LING 538: Computational Linguistics. Offered in Fall semesters.

Required

Both LING 538 and 581 are required for students enrolled in the HLT Master's Program.

Classroom: Place and Time

One class per week. Spring 2007: 3-5:30pm. Social Sciences 224.

Course Objectives and Description

This is a course designed to give students more in-depth experience with natural language software packages than possible in an introductory survey course such as LING 538.

The semester will be structured into 3 or 4 week units, each of which will deal with a project on a specific natural language software package.

Students will be expected to be able to gain enough familiarity to install, run and perform project work on these packages on their own machines.

Possible projects include (and may not be limited to):

  1. Treebanks: Penn Treebank, lookup software.
  2. Ontologies and Semantic Networks: WordNet etc.
  3. Sentence Parsing using grammar and linguistic theory: PAPPI etc.
  4. Machine Translation.
  5. Finite State Automata.
  6. Corpora search.

Grading

Students will submit a separate project report for each project tackled. The final grade will be a function of the cumulative sum of the scores for each project.

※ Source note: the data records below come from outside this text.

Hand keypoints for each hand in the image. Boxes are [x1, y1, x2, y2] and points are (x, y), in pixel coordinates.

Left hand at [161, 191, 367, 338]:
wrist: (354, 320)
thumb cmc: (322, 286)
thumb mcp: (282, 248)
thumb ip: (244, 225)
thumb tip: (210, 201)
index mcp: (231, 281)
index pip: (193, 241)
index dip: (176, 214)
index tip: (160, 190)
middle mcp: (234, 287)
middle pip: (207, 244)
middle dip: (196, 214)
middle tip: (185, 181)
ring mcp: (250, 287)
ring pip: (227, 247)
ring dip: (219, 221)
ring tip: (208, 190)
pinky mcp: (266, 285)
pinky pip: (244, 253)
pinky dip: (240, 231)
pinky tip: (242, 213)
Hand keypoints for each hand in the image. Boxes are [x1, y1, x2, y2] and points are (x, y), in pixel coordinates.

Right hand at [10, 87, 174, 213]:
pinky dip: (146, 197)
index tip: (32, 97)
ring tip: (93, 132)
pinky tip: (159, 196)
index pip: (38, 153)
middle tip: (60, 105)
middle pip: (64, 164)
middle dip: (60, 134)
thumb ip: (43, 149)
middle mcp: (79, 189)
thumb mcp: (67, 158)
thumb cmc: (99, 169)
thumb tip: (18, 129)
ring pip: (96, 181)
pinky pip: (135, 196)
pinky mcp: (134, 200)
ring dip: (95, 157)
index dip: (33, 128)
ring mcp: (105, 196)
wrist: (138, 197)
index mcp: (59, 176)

Reading and Computational Resources

Required reading will be in the form of project documentation/papers and dissertations to be made available on the WWW.

Computer laboratory facilities will be made available for project work. But students should be able to work on their own machines.


Lecture Schedule

January 10th

Initial meeting. Penn Treebank 3 distribution.

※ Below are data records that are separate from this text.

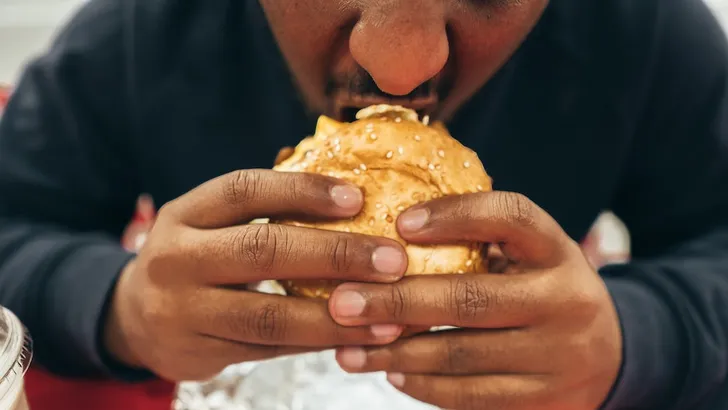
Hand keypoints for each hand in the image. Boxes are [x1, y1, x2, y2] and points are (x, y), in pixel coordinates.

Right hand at [104, 169, 407, 380]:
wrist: (132, 316)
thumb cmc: (195, 256)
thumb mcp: (210, 223)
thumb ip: (264, 212)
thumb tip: (355, 202)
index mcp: (185, 214)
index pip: (244, 190)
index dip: (302, 191)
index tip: (358, 198)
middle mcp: (177, 259)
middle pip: (261, 250)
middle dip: (334, 254)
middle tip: (393, 260)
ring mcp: (183, 312)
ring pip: (268, 315)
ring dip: (335, 316)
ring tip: (388, 314)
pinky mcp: (199, 354)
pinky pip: (269, 350)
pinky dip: (317, 343)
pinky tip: (356, 337)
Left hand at [328, 191, 622, 409]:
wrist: (609, 355)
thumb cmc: (543, 290)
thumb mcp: (529, 257)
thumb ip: (481, 243)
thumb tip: (388, 236)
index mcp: (557, 251)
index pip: (511, 217)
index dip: (456, 215)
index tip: (400, 222)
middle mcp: (564, 301)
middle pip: (470, 298)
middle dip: (396, 301)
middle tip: (342, 303)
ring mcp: (557, 356)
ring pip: (461, 355)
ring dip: (396, 353)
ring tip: (348, 348)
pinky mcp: (544, 401)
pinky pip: (470, 396)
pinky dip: (423, 385)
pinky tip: (390, 373)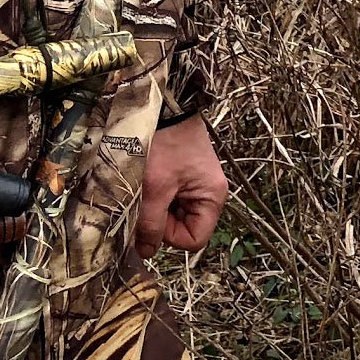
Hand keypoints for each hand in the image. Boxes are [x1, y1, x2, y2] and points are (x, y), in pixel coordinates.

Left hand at [135, 116, 226, 253]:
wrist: (166, 105)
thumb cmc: (164, 144)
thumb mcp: (155, 187)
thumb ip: (151, 224)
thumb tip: (146, 253)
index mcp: (213, 198)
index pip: (193, 240)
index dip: (170, 236)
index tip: (155, 215)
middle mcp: (211, 194)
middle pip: (185, 228)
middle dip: (162, 219)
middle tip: (148, 197)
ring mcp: (199, 184)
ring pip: (175, 214)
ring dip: (157, 206)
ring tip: (148, 185)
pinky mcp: (187, 176)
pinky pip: (172, 199)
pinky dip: (158, 194)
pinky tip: (151, 178)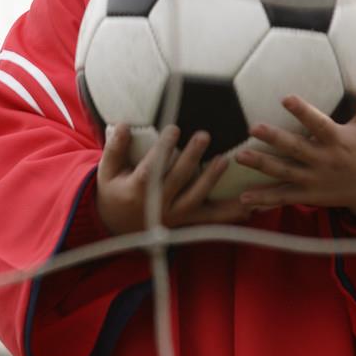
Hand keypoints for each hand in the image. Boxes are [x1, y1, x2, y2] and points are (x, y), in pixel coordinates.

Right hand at [96, 123, 249, 235]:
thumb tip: (123, 125)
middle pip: (178, 179)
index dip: (164, 148)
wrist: (116, 231)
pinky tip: (248, 205)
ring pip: (196, 198)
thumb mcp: (106, 172)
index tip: (174, 129)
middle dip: (192, 157)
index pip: (152, 167)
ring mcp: (174, 217)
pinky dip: (229, 214)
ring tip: (224, 160)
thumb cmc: (112, 194)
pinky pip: (210, 220)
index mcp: (137, 191)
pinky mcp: (186, 223)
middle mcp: (158, 205)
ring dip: (211, 179)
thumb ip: (115, 149)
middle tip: (204, 135)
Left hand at [234, 74, 355, 219]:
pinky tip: (243, 198)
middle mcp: (325, 161)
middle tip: (254, 128)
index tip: (286, 98)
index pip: (319, 125)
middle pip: (296, 149)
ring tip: (239, 157)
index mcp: (339, 141)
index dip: (303, 112)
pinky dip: (265, 199)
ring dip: (262, 165)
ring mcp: (315, 180)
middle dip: (275, 139)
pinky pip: (285, 197)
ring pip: (285, 172)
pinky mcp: (310, 196)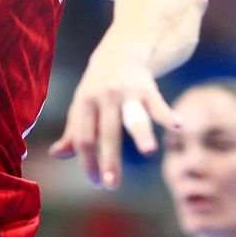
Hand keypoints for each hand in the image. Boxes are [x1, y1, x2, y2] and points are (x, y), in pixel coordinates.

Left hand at [48, 43, 180, 189]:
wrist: (119, 52)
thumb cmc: (97, 87)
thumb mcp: (81, 105)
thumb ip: (73, 131)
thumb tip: (56, 154)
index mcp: (85, 103)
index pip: (84, 138)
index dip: (89, 163)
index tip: (97, 182)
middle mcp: (105, 97)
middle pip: (106, 133)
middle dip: (109, 160)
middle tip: (111, 184)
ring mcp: (127, 93)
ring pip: (134, 116)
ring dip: (141, 134)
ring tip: (148, 151)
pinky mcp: (148, 89)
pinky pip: (159, 104)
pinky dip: (168, 115)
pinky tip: (178, 125)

Lecture Notes: lecture1.pdf

January 17th

Perl programming lecture. Task 1. Penn Treebank trees into treebankviewer Prolog trees.

Lecture Notes: lecture2.pdf

January 24th

tgrep2. Task 2. Get tgrep2 working with the treebankviewer.

Lecture Notes: lecture3.pdf (updated 1/25/07)

January 31st

Verb alternations. Task 3. The PTB and EVCA.

Lecture Notes: lecture4.pdf (updated: 1/31/07)
EVCA index file: evca93.index.

February 7th

Task 3. Case study: the verb join.

Lecture Notes: lecture5.pdf

February 14th

Task 4. Collins parser.

Lecture Notes: lecture6.pdf

February 21st

Task 5. MXPOST and Collins parser. EVCA alternations.

Lecture Notes: lecture7.pdf (Updated: 5:30pm)

March 7th

Lecture Notes: lecture8.pdf

March 14th

Spring Break: no lecture

March 21st

Lecture Notes: lecture9.pdf Introduction to WordNet 3.0 and the Prolog database files.
5papers.pdf WordNet: 5 papers.
code.pl Prolog code for metric |S| (revised: 3/23)
wn_s.pl.zip s/6 (.zip, corrected version)

(.txt suffix used to work around browser download permissions. Rename .txt file to .pl for convenience.)

March 28th

Lecture Notes: lecture10.pdf

Worked example for zealous to impassioned vs. ravenous.
code2.pl Prolog code for metric |Q|+|S|

April 4th

Lecture Notes: lecture11.pdf

Parsing WordNet gloss example sentences using the Collins parser. Task 8. Worked example for vanish.

April 11th

Lecture Notes: lecture12.pdf

Question Answering (QA). Task 9.

April 25th

Lecture Notes: lecture13.pdf (modified: 4/26)

More on Question-Answering. Extended WordNet (XWN).

May 2nd

Lecture Notes: lecture14.pdf

What next? Task 9 Presentations. Class evaluations.